Address for correspondence: Roger L. Kaspar, 2161 Delaware Avenue, Santa Cruz, CA 95060. Voice: 831-331-3258; fax: 831-420-0685.
 e-mail: rogerkaspar@transderm.org

Abstract

Abstract: RNA interference offers a novel approach for treating genetic disorders including the rare monogenic skin disorder pachyonychia congenita (PC).
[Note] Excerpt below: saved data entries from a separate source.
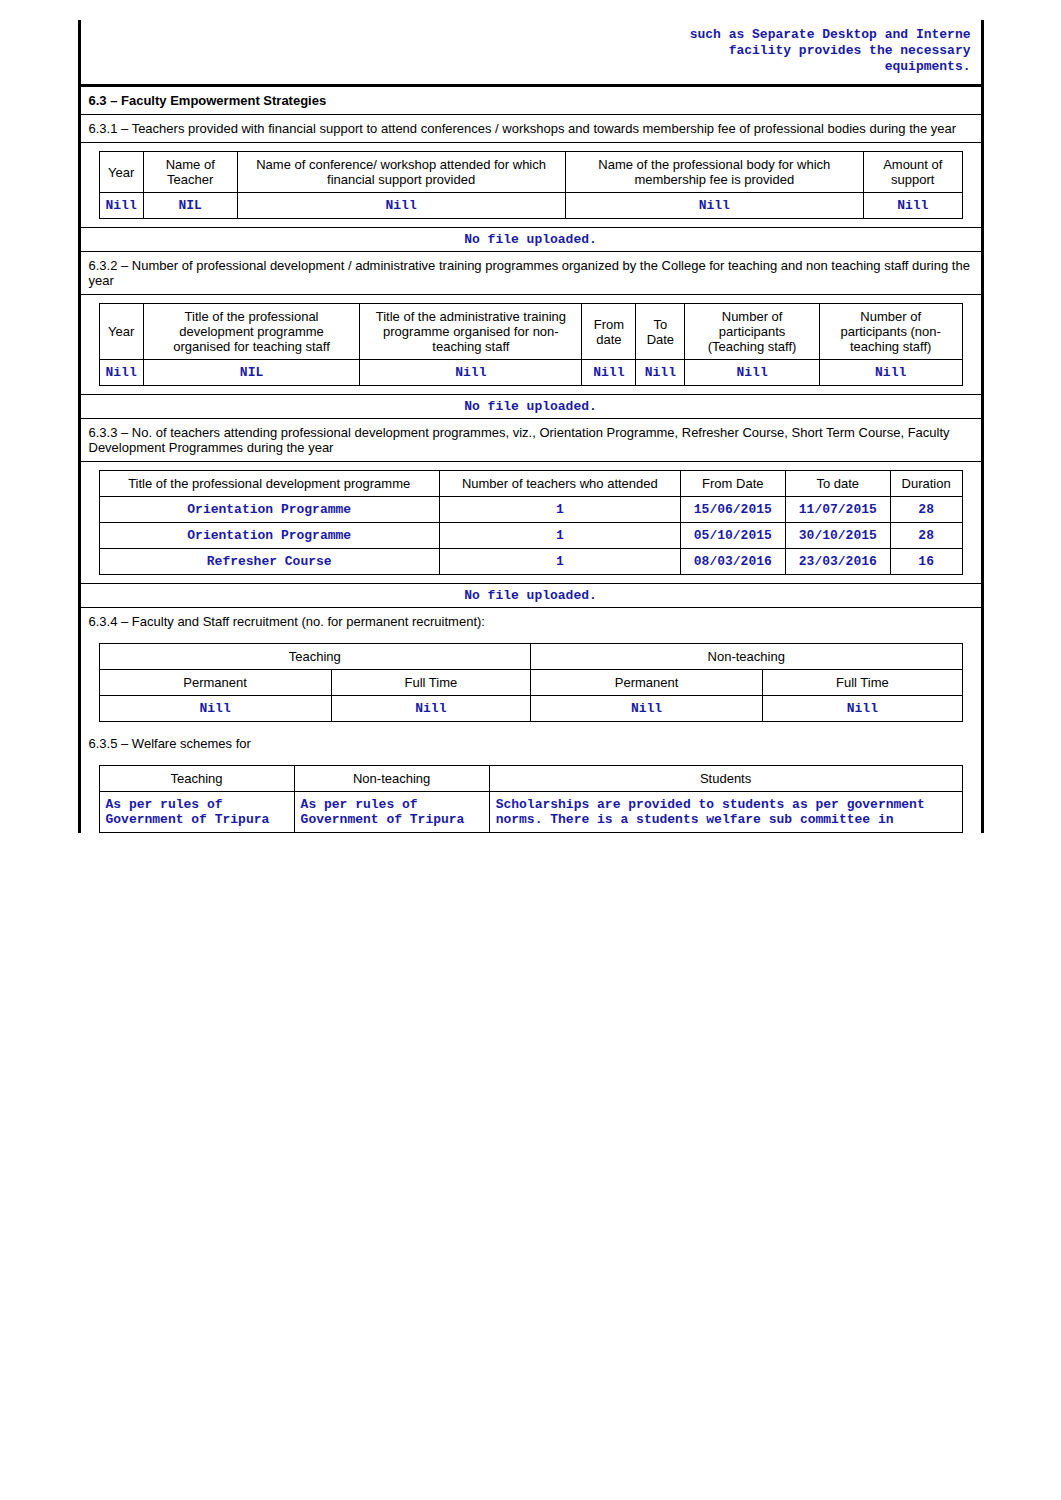such as Separate Desktop and Interne
facility provides the necessary
equipments.
6.3 – Faculty Empowerment Strategies
6.3.1 – Teachers provided with financial support to attend conferences / workshops and towards membership fee of professional bodies during the year
| Year | Name of Teacher | Name of conference/ workshop attended for which financial support provided | Name of the professional body for which membership fee is provided | Amount of support |
| --- | --- | --- | --- | --- |
| Nill | NIL | Nill | Nill | Nill |
No file uploaded.
6.3.2 – Number of professional development / administrative training programmes organized by the College for teaching and non teaching staff during the year
| Year | Title of the professional development programme organised for teaching staff | Title of the administrative training programme organised for non-teaching staff | From date | To Date | Number of participants (Teaching staff) | Number of participants (non-teaching staff) |
| --- | --- | --- | --- | --- | --- | --- |
| Nill | NIL | Nill | Nill | Nill | Nill | Nill |
No file uploaded.
6.3.3 – No. of teachers attending professional development programmes, viz., Orientation Programme, Refresher Course, Short Term Course, Faculty Development Programmes during the year
| Title of the professional development programme | Number of teachers who attended | From Date | To date | Duration |
| --- | --- | --- | --- | --- |
| Orientation Programme | 1 | 15/06/2015 | 11/07/2015 | 28 |
| Orientation Programme | 1 | 05/10/2015 | 30/10/2015 | 28 |
| Refresher Course | 1 | 08/03/2016 | 23/03/2016 | 16 |
No file uploaded.
6.3.4 – Faculty and Staff recruitment (no. for permanent recruitment):
| Teaching | Non-teaching |
| --- | --- |
| Permanent | Full Time | Permanent | Full Time |
| Nill | Nill | Nill | Nill |
6.3.5 – Welfare schemes for
| Teaching | Non-teaching | Students |
| --- | --- | --- |
| As per rules of Government of Tripura | As per rules of Government of Tripura | Scholarships are provided to students as per government norms. There is a students welfare sub committee in |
PC is caused by mutations in keratin 6a (K6a), K6b, K16, and K17 genes, including small deletions and single nucleotide changes. Transfection experiments of a fusion gene consisting of K6a and a yellow fluorescent reporter (YFP) resulted in normal keratin filament formation in transfected cells as assayed by fluorescence microscopy. Similar constructs containing a single nucleotide change (N171K) or a three-nucleotide deletion (N171del) showed keratin aggregate formation. Mutant-specific small inhibitory RNAs (siRNAs) effectively targeted these sites. These studies suggest that siRNAs can discriminate single nucleotide mutations and further suggest that “designer siRNAs” may allow effective treatment of a host of genetic disorders including PC.